DOCUMENT EXCERPT –
It was a beautiful autumnal evening for a walk through London. The day had been rather productive. Then, all of a sudden, waves of grief enveloped me. Tears rolled down by cheeks as I walked through the park. I felt empty, lonely, numb. No one noticed. And then it passed, as I continued my walk towards the rail station for my trip home. It wasn't the first or last such moment. Walks, especially in parks, seemed to be the place where the waves found me, leaving a wake of sadness.
I was grieving the life I expected for my son, and for my wife and me, before the damaging impact of encephalitis on his brain. Grieving the lost opportunities, moments and milestones that I couldn't experience, or share with my family and friends. And the reminders are all around me, every day. For all of the five stages of grief I found acceptance the hardest to find, even though I skipped past depression. Letting go of my expectations and hopes was far harder than I had thought.

ENTRIES SHOWN –
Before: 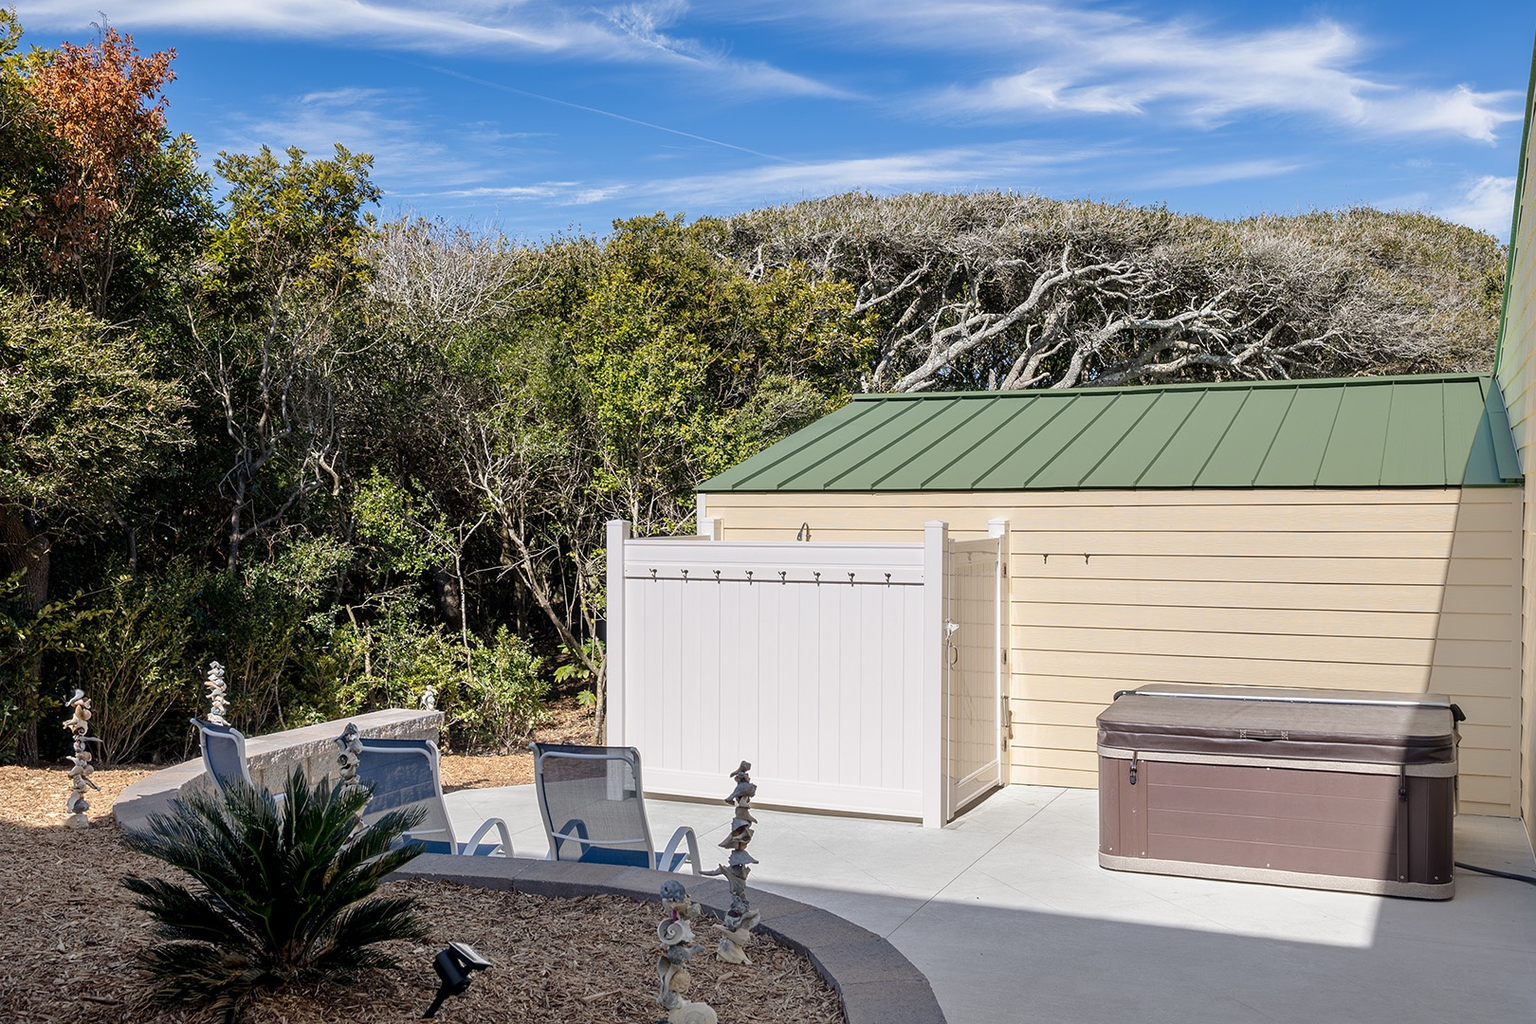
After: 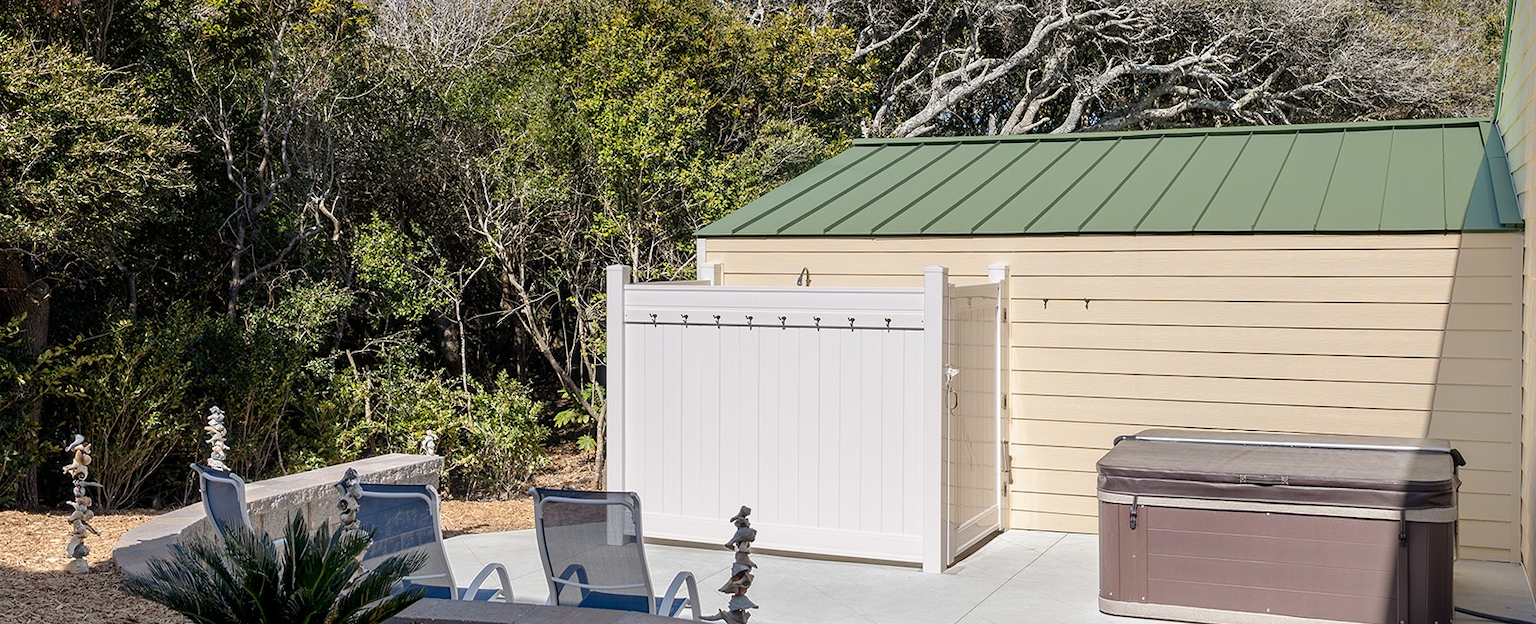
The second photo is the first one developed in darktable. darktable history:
crop and rotate: top 24.963%, bottom 13.961%
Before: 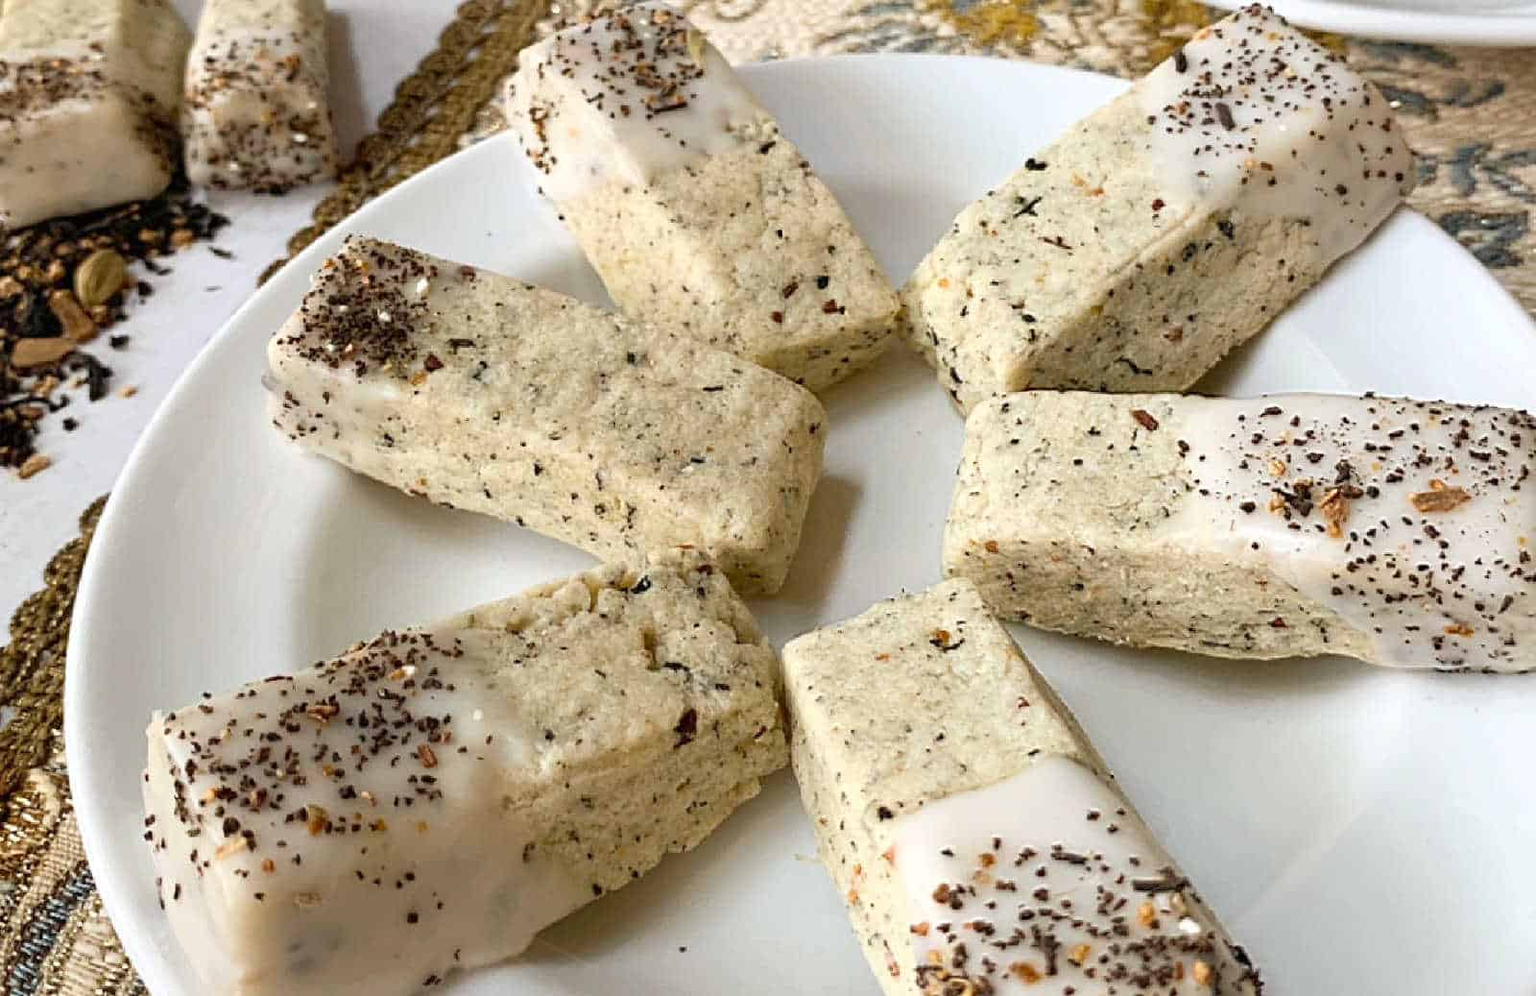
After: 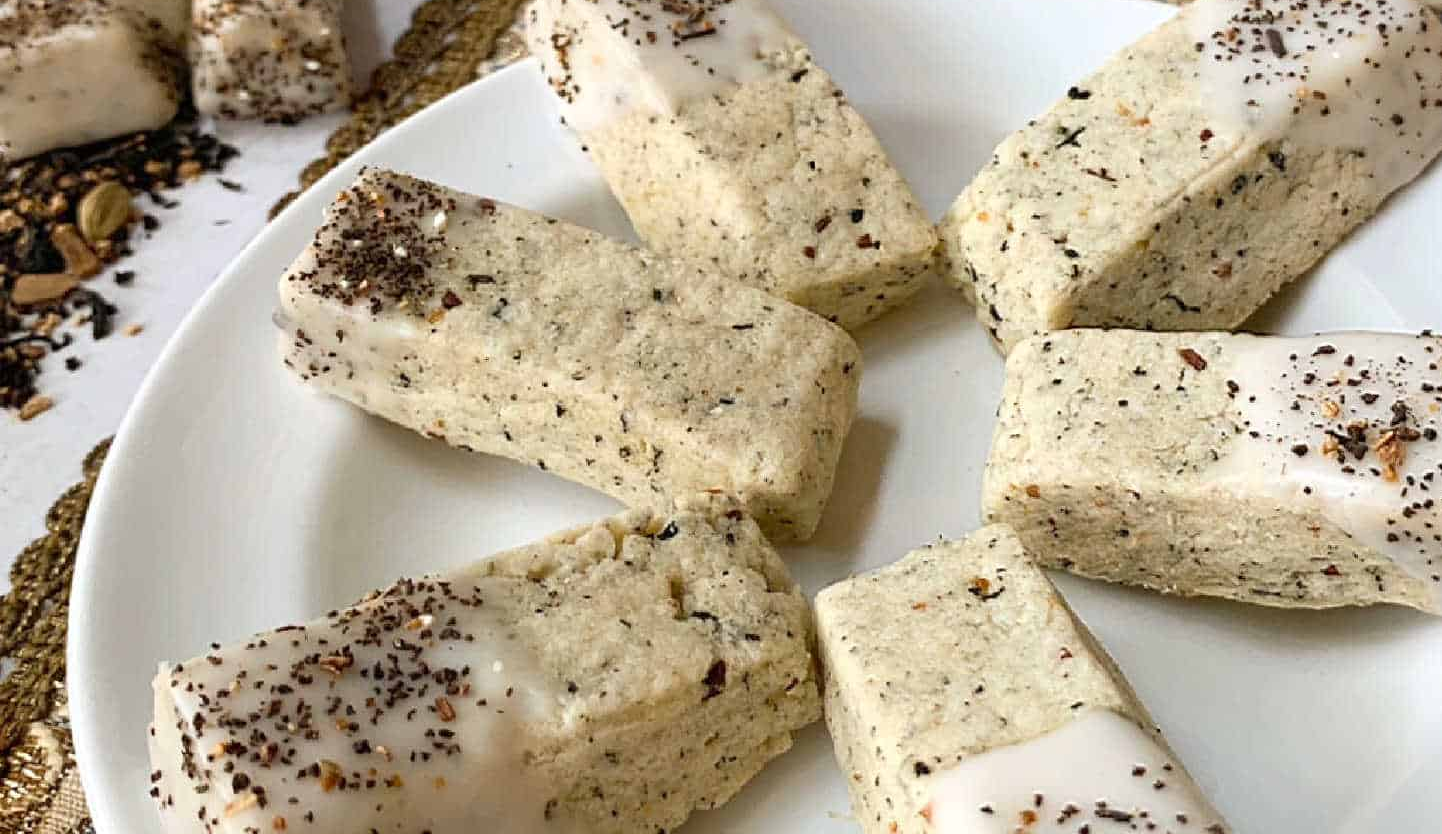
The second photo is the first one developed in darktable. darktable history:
crop: top 7.535%, right 9.873%, bottom 12.037%
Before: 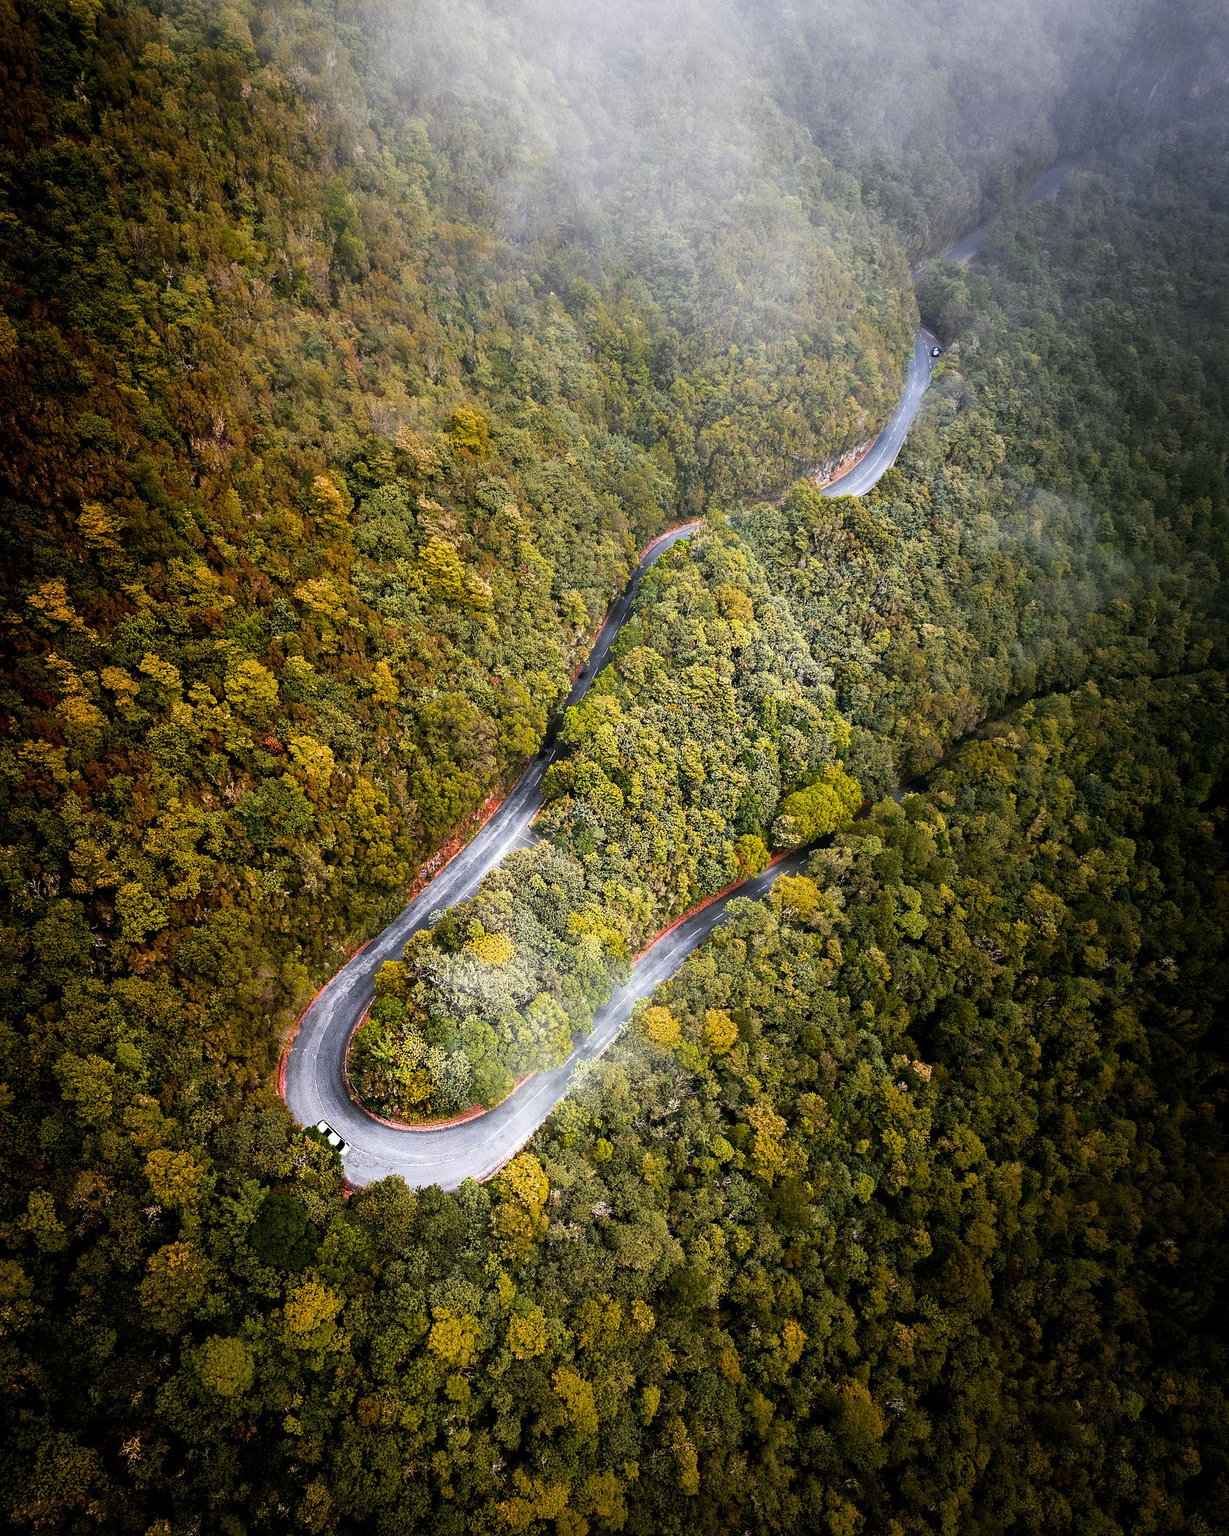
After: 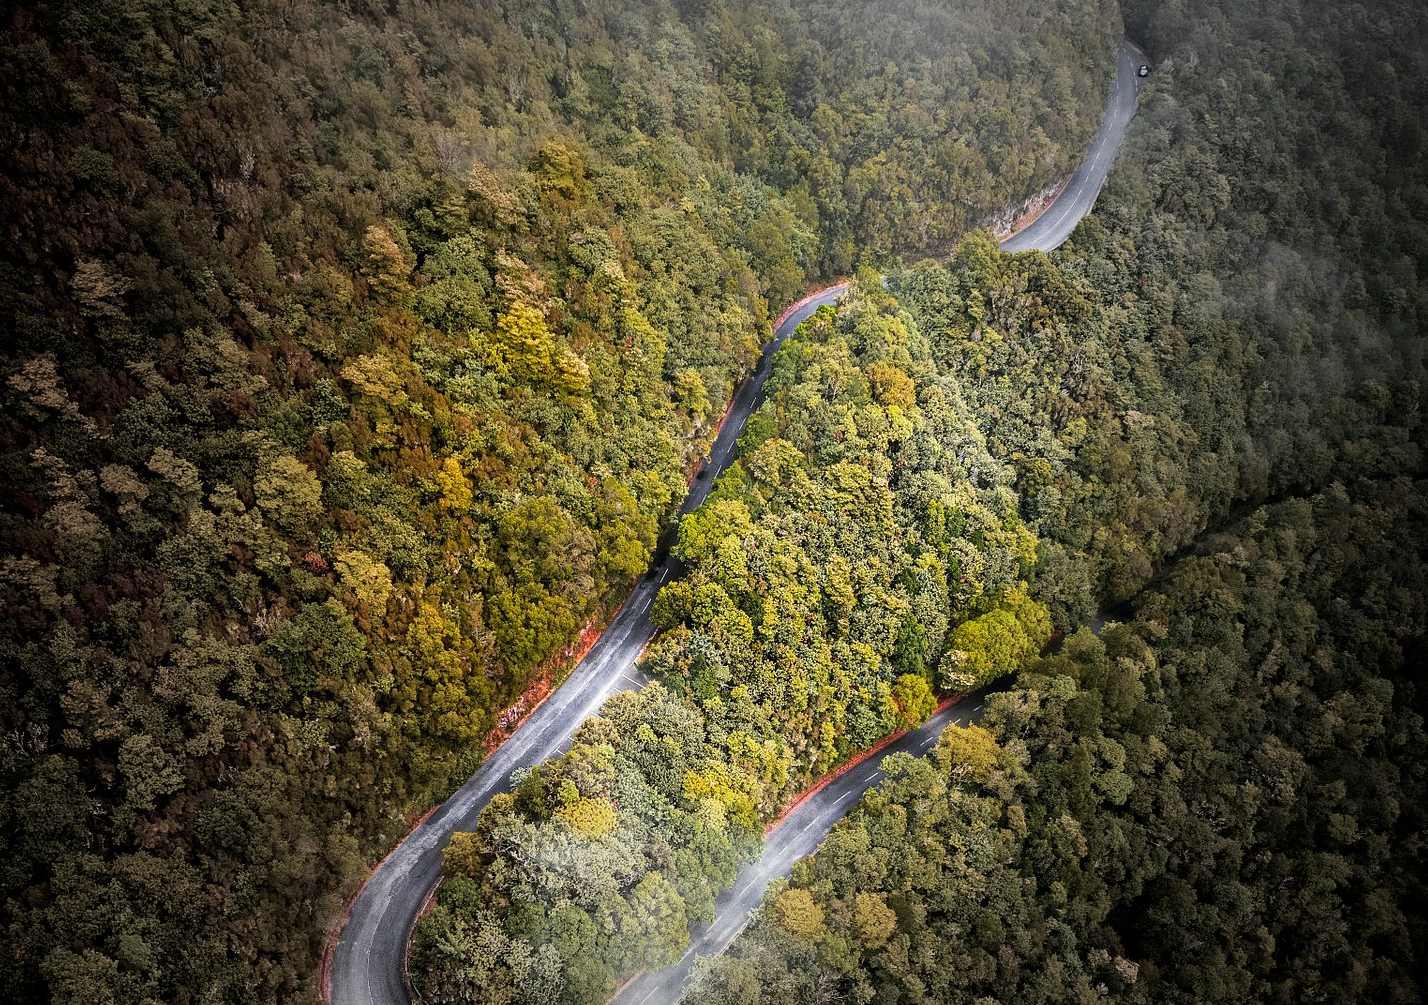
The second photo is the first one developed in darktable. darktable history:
crop: left 1.744%, top 19.225%, right 5.069%, bottom 28.357%
vignetting: fall-off start 40%, fall-off radius 40%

AIM –
Pick up the personal reflection on grieving the expected life lost to a son's encephalitis and continue it from its final sentence.

SOLVED PROBLEM –
I wasted far too much energy and emotion on challenging the situation we face. The inequity of all of it. I looked to the lives of others for examples of what we hoped for; it all looked rosier even though I only saw a partial view of their true lives. Then I decided to stop it.
Here are six things I've learnt along the way to look after myself and others while grieving:
1. Try to go with the flow of your emotions; there are no rules, no rhythm when it comes to grief. It's ok to be sad. And happy too, without any feelings of guilt.
2. Still enjoy the view through the window on the life you expected. But close the window carefully when you return to your own life; I used to find the days after time with friends and family the most difficult until I found enough self-control to stop making comparisons. And use social media to stay connected, if you like, but take care not to over-use it otherwise negative envy creeps in.
3. Find the right people to talk to, whether a close family member, friend or a professional. And focus your time with people who make you feel good, and who don't expect too much from you at a time when you may not have that much to give to them.
4. Recognise that the emotions from grief will pass, even if they might never quite go away. The shadows lift as the sunlight of hope and opportunity from your new life seeps through if you let it.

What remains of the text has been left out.